Both retired Navy captains, Wilmore and Williams stressed they didn’t mind spending more time in space — a prolonged deployment reminiscent of their military days. But they acknowledged it was tough on their families.

Wilmore, 62, missed most of his younger daughter’s senior year of high school; his older daughter is in college. Williams, 59, had to settle for internet calls from space to her husband, mother and other relatives.

“We have not been worried about her because she has been in good spirits,” said Falguni Pandya, who is married to Williams’ cousin. “She was definitely ready to come home.”

Prayers for Williams and Wilmore were offered up at 21 Hindu temples in the U.S. in the months leading up to their return, said organizer Tejal Shah, president of World Hindu Council of America. Williams has spoken frequently about her Indian and Slovenian heritage. Prayers for their safe return also came from Wilmore’s Baptist church in Houston, where he serves as an elder.

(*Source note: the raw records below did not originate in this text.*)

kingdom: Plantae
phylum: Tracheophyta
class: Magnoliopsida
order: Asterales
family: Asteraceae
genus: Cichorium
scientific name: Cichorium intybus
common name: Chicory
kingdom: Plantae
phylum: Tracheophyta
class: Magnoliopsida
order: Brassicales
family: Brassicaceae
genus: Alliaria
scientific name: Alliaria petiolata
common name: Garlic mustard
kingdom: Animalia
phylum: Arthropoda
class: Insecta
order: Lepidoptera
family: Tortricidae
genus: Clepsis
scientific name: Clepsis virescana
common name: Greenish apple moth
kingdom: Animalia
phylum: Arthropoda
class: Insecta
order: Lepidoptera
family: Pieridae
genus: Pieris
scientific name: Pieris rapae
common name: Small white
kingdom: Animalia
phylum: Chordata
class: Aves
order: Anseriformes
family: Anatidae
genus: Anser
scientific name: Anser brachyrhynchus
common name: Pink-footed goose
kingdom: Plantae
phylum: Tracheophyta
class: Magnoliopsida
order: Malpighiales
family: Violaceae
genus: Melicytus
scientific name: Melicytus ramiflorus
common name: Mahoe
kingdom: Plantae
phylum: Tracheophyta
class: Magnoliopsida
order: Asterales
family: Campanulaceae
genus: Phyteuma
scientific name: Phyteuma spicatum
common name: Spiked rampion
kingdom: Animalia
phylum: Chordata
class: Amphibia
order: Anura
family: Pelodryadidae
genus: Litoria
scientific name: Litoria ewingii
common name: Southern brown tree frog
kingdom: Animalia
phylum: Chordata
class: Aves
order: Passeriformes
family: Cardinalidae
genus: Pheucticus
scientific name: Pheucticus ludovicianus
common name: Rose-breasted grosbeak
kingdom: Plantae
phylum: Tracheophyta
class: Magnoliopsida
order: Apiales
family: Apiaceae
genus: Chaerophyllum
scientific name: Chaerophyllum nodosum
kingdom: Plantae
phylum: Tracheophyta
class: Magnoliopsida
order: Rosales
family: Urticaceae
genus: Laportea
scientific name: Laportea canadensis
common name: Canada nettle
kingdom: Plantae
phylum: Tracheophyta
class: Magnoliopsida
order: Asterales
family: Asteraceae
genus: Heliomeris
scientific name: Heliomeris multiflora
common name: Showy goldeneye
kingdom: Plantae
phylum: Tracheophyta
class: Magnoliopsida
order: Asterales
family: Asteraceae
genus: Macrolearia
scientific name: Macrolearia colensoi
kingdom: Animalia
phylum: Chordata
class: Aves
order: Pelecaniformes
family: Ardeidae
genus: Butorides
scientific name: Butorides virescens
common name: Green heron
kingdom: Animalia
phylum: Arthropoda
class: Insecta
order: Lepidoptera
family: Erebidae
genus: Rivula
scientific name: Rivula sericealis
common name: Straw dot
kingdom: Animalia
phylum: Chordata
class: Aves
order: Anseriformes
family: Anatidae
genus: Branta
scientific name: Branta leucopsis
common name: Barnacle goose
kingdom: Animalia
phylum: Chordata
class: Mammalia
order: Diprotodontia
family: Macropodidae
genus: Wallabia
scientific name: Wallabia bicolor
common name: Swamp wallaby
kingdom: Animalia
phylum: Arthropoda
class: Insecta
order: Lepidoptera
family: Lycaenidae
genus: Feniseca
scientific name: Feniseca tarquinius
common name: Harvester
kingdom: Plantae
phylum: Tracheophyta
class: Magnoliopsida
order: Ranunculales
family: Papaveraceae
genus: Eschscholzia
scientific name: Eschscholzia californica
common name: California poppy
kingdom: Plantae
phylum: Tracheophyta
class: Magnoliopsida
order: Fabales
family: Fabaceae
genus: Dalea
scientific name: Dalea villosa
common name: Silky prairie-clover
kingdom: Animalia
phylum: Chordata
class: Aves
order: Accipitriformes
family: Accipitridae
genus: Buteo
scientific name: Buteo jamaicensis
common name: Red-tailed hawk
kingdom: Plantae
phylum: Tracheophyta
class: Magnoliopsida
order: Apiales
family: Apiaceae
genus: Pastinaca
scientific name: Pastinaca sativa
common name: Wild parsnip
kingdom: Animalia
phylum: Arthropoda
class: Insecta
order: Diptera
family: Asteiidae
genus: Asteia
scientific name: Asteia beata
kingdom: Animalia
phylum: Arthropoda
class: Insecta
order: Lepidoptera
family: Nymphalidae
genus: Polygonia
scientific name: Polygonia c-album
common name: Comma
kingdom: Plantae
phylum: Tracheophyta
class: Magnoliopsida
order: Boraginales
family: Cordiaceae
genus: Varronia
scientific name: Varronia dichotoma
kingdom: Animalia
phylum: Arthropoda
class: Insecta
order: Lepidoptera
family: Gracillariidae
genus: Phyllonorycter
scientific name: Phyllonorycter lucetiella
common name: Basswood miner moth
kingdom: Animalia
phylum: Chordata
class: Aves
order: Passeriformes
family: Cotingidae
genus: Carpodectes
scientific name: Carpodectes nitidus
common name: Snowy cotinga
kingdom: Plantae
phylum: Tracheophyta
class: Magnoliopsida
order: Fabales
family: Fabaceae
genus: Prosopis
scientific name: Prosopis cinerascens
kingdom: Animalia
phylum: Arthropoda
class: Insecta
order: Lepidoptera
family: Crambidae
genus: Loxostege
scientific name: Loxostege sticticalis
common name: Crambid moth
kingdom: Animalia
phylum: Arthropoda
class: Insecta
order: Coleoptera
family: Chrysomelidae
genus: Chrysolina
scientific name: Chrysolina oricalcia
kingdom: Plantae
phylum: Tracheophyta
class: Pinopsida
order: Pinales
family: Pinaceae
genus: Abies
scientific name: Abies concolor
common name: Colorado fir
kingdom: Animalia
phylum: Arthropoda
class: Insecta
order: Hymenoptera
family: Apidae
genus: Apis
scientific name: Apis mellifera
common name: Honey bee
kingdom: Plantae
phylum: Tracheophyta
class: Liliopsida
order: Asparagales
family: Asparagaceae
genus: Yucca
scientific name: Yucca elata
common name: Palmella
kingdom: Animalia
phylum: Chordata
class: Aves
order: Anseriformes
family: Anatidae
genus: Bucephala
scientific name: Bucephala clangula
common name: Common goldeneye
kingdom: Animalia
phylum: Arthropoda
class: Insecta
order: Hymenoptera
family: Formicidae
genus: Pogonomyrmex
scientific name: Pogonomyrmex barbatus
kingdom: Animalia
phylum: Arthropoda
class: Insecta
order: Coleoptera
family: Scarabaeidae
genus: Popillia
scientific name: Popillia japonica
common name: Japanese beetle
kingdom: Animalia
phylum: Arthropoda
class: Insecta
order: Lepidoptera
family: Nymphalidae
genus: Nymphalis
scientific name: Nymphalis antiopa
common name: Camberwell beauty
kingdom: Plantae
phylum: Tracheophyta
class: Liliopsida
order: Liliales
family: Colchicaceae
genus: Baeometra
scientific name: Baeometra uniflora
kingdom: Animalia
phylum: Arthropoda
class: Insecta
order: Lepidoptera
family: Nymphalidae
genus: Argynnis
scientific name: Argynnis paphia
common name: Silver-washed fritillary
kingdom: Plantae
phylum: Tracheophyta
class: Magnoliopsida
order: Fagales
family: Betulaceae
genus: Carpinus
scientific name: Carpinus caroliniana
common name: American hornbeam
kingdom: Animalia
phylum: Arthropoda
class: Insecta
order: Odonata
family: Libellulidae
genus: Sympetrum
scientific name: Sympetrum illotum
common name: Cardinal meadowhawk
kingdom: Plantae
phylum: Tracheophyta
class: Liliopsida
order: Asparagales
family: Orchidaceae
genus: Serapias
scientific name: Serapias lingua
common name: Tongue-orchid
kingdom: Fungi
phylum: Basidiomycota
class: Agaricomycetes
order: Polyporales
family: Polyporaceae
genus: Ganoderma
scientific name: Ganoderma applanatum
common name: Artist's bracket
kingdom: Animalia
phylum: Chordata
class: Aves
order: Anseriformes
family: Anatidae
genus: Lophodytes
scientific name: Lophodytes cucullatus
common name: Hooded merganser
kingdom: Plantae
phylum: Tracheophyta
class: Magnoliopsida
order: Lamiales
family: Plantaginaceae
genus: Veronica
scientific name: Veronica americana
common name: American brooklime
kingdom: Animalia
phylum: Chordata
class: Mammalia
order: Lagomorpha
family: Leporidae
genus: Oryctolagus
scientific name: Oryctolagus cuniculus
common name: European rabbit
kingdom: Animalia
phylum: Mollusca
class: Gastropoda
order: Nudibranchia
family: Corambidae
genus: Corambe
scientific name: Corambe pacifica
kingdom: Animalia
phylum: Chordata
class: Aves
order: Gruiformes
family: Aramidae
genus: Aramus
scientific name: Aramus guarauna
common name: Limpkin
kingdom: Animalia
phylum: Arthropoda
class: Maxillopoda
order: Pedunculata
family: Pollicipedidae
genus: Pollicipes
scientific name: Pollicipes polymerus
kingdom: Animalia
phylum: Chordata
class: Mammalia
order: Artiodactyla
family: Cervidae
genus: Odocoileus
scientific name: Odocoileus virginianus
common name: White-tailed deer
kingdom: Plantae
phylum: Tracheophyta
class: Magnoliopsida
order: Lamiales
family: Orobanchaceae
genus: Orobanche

Crowds in Jhulasan, the ancestral home of Williams’ father, danced and celebrated in a temple and performed rituals during the homecoming.

After returning in the gulf — Trump in January signed an executive order renaming the body of water Gulf of America — Wilmore and Williams will have to wait until they’re off the SpaceX recovery ship and flown to Houston before reuniting with their loved ones. The three NASA astronauts will be checked out by flight surgeons as they adjust to gravity, officials said, and should be allowed to go home after a day or two.